An ihrem Geburts­tag sendet das Erste um 20.15 Uhr einen neuen Iris-Berben-Film, der von Alter und Vergäng­lich­keit handelt. In «Mein Altwei­ber­som­mer» (12. August, ARD) von Dustin Loose spielt sie die Lebens­mit­tel­tech­ni­ke­rin Ebba, die ihren Ehemann (Rainer Bock) betrügt und mit einem dänischen Zirkus­di­rek­tor (Peter Mygind) durch­brennt, die Reise führt vom Designer­haus zum Lager­feu­er an der polni­schen Ostsee.
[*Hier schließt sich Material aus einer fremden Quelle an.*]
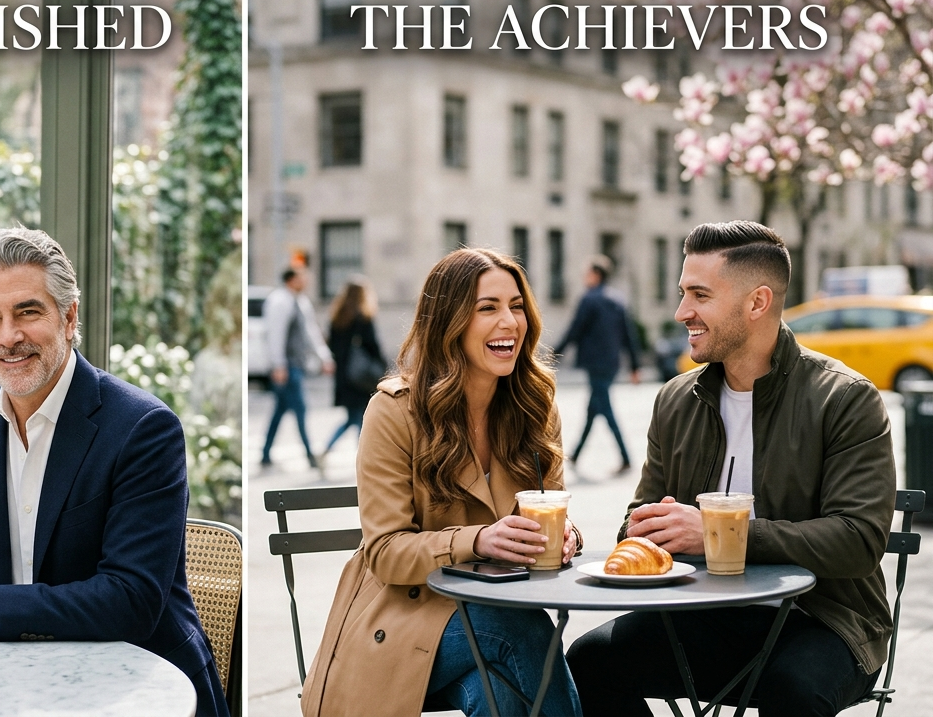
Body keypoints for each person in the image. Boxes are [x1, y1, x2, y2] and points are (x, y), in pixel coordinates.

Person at [0, 227, 229, 717]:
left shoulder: (142, 428)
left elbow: (131, 599)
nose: (8, 336)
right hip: (11, 685)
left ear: (69, 316)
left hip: (141, 686)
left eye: (28, 312)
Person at [567, 221, 895, 717]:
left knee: (793, 691)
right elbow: (636, 519)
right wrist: (646, 530)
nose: (682, 313)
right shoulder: (676, 399)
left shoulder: (845, 399)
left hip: (826, 619)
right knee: (591, 659)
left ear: (757, 303)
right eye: (682, 293)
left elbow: (858, 541)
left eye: (700, 295)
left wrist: (719, 534)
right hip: (704, 613)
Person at [301, 248, 582, 717]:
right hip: (400, 620)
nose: (510, 322)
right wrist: (481, 540)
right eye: (487, 308)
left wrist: (566, 537)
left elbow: (551, 509)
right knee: (516, 626)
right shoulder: (395, 411)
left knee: (503, 701)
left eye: (516, 306)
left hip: (487, 624)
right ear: (448, 321)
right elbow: (386, 551)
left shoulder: (535, 407)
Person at [554, 255, 640, 473]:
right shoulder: (617, 301)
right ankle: (576, 454)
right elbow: (628, 336)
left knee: (605, 409)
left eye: (587, 273)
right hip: (612, 363)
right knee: (594, 409)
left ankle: (626, 457)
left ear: (596, 275)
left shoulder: (589, 299)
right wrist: (634, 366)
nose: (585, 278)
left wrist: (555, 354)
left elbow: (575, 330)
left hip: (595, 363)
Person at [260, 267, 333, 468]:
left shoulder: (300, 301)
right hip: (288, 367)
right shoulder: (280, 301)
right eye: (303, 277)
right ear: (292, 280)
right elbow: (275, 335)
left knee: (279, 412)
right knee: (300, 409)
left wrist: (324, 358)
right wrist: (278, 365)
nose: (307, 281)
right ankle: (310, 455)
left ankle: (265, 453)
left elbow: (311, 334)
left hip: (295, 365)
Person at [322, 275, 383, 458]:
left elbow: (332, 347)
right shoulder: (363, 318)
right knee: (361, 420)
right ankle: (362, 460)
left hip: (344, 376)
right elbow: (374, 347)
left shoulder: (337, 318)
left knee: (353, 419)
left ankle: (328, 451)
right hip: (361, 377)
Bereits am Montag lief im ZDF der Thril­ler «Nicht tot zu kriegen» von Nina Grosse. Dort spiel­te Berben eine altern­de Schau­spiel­di­va mit Pelzman­tel und Roséfla­sche, die sich melan­cho­lisch alte Filme ansieht. Ein Stalker bedroht sie, ein Ex-Polizist (Murathan Muslu) soll ihr helfen, als Bodyguard. Ein klassi­scher ZDF-Thril­ler mit etwas München-Touch wie in der Serie «Kir Royal». 4,75 Millio­nen sahen zu.
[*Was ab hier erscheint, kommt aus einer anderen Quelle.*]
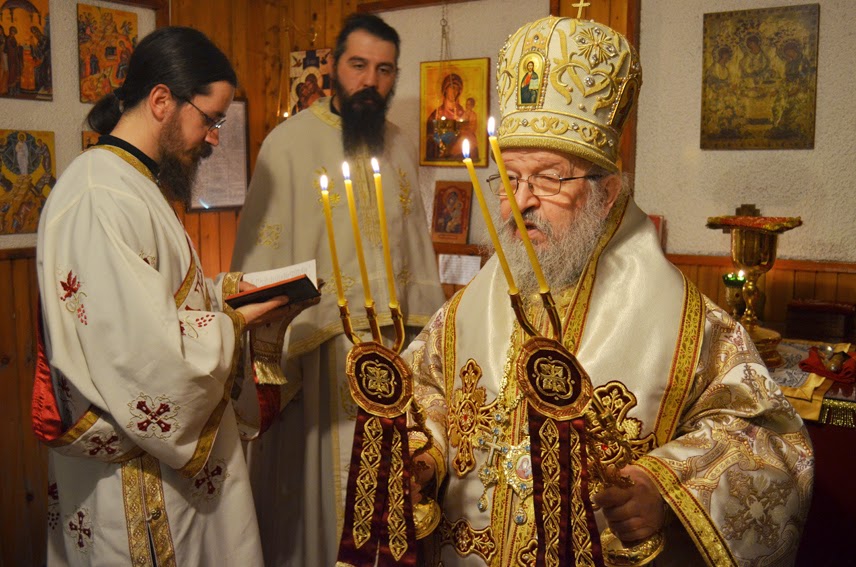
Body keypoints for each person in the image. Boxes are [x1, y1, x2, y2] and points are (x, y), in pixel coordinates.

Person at [405, 16, 814, 566]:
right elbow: (425, 387)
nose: (521, 202)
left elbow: (772, 443)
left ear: (607, 192)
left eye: (548, 177)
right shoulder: (479, 296)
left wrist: (665, 486)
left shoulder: (682, 319)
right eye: (509, 178)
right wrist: (424, 455)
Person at [31, 26, 316, 566]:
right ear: (162, 100)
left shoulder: (131, 184)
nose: (214, 138)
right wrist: (235, 322)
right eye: (211, 119)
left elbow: (156, 306)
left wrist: (230, 295)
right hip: (135, 478)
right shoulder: (99, 196)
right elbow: (143, 356)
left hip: (168, 471)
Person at [230, 12, 445, 566]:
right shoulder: (287, 145)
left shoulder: (399, 146)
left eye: (384, 69)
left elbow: (412, 249)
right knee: (318, 503)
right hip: (316, 356)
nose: (370, 81)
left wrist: (424, 343)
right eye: (358, 65)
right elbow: (262, 258)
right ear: (332, 65)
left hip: (393, 353)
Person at [426, 72, 467, 160]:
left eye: (457, 89)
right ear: (445, 89)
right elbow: (430, 136)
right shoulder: (435, 115)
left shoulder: (463, 114)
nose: (454, 91)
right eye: (451, 87)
Kennt Berben das Diven-Szena­rio aus dem Film? Als sie in der Vorbe­rei­tung alte Fotos und Filme durch­guck­te, kam sie, die von den wilden 60ern und 70ern geprägt ist, ins Grübeln. «Natür­lich bleibt man da mal hängen und denkt: Hat man eigent­lich noch diese Rotzig­keit wie mit 20? Dieses Gefühl, mir gehört sowie­so die Welt. Es war eine tolle Zeit. Es gibt auch Melancholie. »

Vor ihrem 70. Geburts­tag spricht der Freigeist aus ihr: «Ich will wissen, was noch möglich ist. Ich bin noch furcht­lo­ser gewor­den, gesicher­tes Terrain zu verlas­sen.» Den Geburts­tag feiert sie nicht. Sie dreht. «So wie ich gerne feiern würde, geht es ja dieses Jahr nicht. Champa­gner kann ich auch allei­ne trinken.»